Source text:
━━━━━━━━━━

Discussion
Effective interventions for treating patients with SARS-CoV-2 infection are still urgently needed. While benefit of Kaletra and interferon alpha-2b was suggested by preclinical studies, the present study showed that neither interferon alfa-2b nor Kaletra plus interferon alfa-2b added to standard care were not associated with the duration of oxygen-support requirement and virus clearance time compared with standard care alone. The question of whether interferon alfa-2b or Kaletra plus interferon alpha-2b treatment could have clinical benefit in COVID-19 is an critical crucial one that requires further study.
Prior research from Y. Arabi el showed that Kaletra/interferon therapy were not associated with clinical improvement or CoV RNA clearance, which are consistent with our study13, 17, 18. Besides, the Society of Critical Care Medicine provides recommendation against of use Kaletra in critically ill COVID-19 patients19. However, previous studies also showed Kaletra and interferon alfa-2b have benefits in clinical improvement for patients with SARS-CoV and MERS-CoV infection10-12, 20. The reasons for the similar treatment with different results of clinical outcome and viral RNA clearance are uncertain. The nonrandomized design, differences of baseline characteristics, and small sample sizes might be the related to the inconsistency. Additionally, owing to the nonstandard initiation of therapy, such research are prone to two biases: indication bias and immortal time bias.

━━━━━━━━━━

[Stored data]

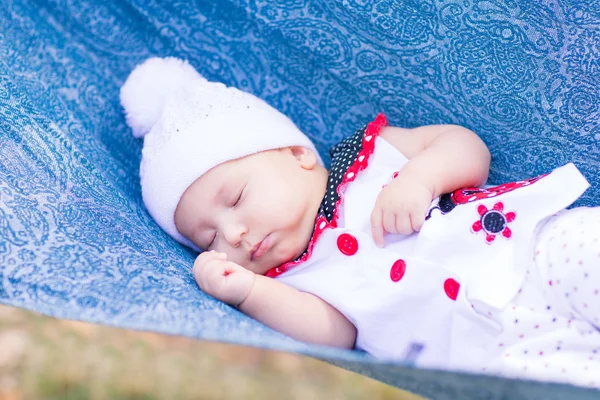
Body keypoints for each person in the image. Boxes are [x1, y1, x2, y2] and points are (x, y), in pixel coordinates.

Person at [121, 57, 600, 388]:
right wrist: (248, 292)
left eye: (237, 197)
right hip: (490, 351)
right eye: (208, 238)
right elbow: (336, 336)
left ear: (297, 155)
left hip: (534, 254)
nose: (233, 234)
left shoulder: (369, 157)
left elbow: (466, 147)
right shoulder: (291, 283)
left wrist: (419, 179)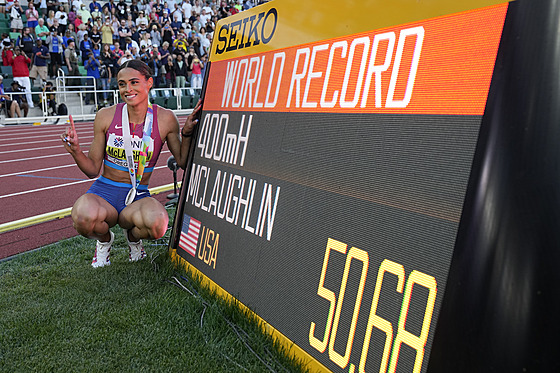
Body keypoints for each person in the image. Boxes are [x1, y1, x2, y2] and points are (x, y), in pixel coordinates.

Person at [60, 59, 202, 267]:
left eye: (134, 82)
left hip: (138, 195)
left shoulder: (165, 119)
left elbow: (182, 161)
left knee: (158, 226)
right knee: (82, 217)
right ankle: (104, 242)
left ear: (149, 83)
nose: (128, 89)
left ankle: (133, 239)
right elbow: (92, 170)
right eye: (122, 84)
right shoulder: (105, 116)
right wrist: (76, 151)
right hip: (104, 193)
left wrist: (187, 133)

━━━━━━━━━━

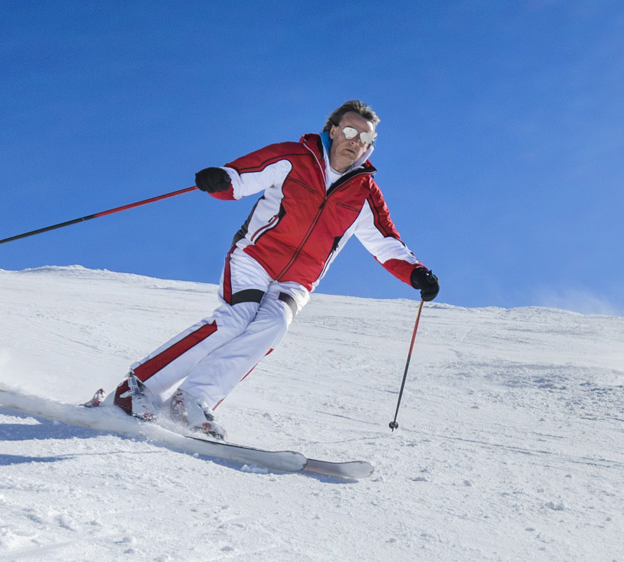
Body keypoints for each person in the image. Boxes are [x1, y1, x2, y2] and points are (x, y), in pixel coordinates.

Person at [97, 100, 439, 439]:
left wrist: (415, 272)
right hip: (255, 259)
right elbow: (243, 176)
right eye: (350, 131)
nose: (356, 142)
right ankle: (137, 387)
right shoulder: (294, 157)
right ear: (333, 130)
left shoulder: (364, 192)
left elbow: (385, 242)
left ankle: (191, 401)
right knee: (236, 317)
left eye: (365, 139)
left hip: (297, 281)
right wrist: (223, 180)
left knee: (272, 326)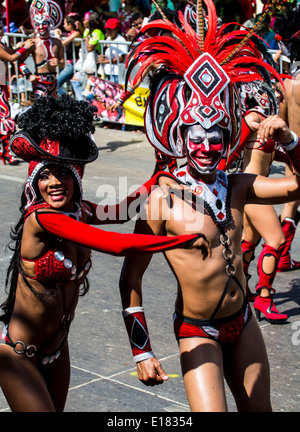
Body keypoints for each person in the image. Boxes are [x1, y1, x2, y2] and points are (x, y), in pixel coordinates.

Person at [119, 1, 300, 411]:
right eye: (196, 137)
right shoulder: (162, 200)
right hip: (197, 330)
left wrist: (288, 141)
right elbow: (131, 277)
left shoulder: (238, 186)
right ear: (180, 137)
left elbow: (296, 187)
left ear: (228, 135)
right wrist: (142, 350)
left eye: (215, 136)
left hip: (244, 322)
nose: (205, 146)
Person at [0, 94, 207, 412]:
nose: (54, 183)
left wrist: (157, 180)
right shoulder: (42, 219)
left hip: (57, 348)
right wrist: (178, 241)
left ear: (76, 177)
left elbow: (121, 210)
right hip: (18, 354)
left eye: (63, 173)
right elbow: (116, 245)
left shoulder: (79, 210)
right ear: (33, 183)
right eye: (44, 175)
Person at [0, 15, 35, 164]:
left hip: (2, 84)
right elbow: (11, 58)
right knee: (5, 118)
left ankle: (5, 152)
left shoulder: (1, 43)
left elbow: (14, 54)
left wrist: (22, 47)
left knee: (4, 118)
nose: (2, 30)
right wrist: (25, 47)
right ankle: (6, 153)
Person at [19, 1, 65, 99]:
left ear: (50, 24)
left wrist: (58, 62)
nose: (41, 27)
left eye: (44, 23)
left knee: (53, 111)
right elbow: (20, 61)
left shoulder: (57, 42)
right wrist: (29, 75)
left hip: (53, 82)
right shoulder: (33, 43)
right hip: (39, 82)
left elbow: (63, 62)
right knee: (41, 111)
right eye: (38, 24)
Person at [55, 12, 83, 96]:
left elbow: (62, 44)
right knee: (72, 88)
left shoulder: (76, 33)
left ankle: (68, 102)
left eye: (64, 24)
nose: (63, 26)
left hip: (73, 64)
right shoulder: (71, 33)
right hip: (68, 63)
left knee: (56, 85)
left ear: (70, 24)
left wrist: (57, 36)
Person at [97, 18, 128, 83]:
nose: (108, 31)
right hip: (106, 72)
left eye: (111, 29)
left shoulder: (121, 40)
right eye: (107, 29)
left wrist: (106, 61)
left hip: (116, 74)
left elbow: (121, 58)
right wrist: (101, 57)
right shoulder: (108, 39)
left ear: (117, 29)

━━━━━━━━━━

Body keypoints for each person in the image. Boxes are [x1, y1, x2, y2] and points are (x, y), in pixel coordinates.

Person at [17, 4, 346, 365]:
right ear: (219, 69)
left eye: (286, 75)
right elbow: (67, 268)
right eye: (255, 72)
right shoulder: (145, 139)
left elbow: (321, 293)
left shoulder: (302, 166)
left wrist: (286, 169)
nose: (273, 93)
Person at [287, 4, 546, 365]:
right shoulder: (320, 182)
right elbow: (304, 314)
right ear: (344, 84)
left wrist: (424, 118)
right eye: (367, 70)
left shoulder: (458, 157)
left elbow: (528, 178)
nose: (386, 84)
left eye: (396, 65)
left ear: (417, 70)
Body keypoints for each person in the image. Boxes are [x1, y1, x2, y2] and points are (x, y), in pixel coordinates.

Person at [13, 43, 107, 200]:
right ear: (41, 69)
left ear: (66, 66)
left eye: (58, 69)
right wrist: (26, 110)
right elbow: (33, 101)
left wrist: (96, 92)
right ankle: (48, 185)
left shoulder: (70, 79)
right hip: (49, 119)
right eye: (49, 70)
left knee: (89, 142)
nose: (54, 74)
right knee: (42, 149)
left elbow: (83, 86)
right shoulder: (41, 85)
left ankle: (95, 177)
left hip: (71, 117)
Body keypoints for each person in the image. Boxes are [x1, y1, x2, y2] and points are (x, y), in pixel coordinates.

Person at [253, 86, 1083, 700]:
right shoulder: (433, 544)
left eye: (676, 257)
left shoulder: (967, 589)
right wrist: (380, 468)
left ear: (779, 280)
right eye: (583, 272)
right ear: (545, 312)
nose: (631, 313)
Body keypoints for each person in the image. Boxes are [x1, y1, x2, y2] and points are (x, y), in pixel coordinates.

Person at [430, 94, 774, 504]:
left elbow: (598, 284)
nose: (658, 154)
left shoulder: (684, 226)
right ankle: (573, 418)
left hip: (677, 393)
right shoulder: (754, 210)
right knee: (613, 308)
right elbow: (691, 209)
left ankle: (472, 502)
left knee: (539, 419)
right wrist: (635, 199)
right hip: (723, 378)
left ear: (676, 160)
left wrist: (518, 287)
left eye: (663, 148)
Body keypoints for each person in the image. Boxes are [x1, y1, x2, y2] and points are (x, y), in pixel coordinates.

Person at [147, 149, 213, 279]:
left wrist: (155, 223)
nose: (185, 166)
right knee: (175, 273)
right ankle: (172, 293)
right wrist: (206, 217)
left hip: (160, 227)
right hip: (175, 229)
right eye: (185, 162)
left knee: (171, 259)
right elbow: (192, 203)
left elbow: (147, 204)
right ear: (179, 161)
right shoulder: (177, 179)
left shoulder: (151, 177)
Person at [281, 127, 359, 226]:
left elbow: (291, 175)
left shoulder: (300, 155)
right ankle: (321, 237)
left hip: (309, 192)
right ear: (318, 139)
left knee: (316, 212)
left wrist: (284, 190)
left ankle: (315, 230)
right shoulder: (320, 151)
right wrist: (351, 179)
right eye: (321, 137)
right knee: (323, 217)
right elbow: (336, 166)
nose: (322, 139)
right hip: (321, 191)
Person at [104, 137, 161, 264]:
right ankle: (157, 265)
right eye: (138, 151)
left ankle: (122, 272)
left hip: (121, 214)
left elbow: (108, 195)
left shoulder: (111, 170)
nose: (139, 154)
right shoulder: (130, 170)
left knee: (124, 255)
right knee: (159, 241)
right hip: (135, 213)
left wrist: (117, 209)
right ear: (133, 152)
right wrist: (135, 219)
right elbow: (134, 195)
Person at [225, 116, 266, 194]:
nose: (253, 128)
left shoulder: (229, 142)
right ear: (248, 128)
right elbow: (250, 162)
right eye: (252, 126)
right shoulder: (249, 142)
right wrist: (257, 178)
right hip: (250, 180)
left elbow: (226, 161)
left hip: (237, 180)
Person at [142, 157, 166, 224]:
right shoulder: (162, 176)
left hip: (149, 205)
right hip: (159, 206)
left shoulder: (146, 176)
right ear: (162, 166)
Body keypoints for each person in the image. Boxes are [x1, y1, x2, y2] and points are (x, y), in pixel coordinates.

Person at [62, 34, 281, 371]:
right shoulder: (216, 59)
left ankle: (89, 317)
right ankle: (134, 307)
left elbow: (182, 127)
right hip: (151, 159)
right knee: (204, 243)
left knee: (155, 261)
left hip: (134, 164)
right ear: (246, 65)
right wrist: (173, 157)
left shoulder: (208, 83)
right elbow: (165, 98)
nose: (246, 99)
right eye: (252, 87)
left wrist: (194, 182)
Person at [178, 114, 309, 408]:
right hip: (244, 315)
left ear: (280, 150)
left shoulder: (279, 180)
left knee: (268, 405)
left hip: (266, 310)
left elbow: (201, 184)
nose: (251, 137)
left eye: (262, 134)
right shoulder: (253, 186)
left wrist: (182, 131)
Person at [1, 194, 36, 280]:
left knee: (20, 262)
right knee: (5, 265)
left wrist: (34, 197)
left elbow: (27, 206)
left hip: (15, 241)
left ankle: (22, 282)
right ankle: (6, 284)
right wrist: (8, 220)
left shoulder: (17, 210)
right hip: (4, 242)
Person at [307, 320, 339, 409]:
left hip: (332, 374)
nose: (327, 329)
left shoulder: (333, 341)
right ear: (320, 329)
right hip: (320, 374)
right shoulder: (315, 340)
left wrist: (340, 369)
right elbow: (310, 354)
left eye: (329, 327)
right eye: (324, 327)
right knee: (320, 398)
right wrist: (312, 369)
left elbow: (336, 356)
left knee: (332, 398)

━━━━━━━━━━

Problems to work on:
(a) Translate this sentence from the discussion into Spanish: "Effective interventions for treating patients with SARS-CoV-2 infection are still urgently needed."
(b) List the factors the discussion says might be related to the inconsistency in results.
(c) Return the passage of the discussion that starts with the words containing "Prior research from" and ends with "immortal time bias.".

Answers to the exercise:
(a) Todavía se necesitan con urgencia intervenciones eficaces para tratar a los pacientes con infección por SARS-CoV-2.

(b)
- The nonrandomized design
- Differences of baseline characteristics
- Small sample sizes

(c)
Prior research from Y. Arabi el showed that Kaletra/interferon therapy were not associated with clinical improvement or CoV RNA clearance, which are consistent with our study13, 17, 18. Besides, the Society of Critical Care Medicine provides recommendation against of use Kaletra in critically ill COVID-19 patients19. However, previous studies also showed Kaletra and interferon alfa-2b have benefits in clinical improvement for patients with SARS-CoV and MERS-CoV infection10-12, 20. The reasons for the similar treatment with different results of clinical outcome and viral RNA clearance are uncertain. The nonrandomized design, differences of baseline characteristics, and small sample sizes might be the related to the inconsistency. Additionally, owing to the nonstandard initiation of therapy, such research are prone to two biases: indication bias and immortal time bias.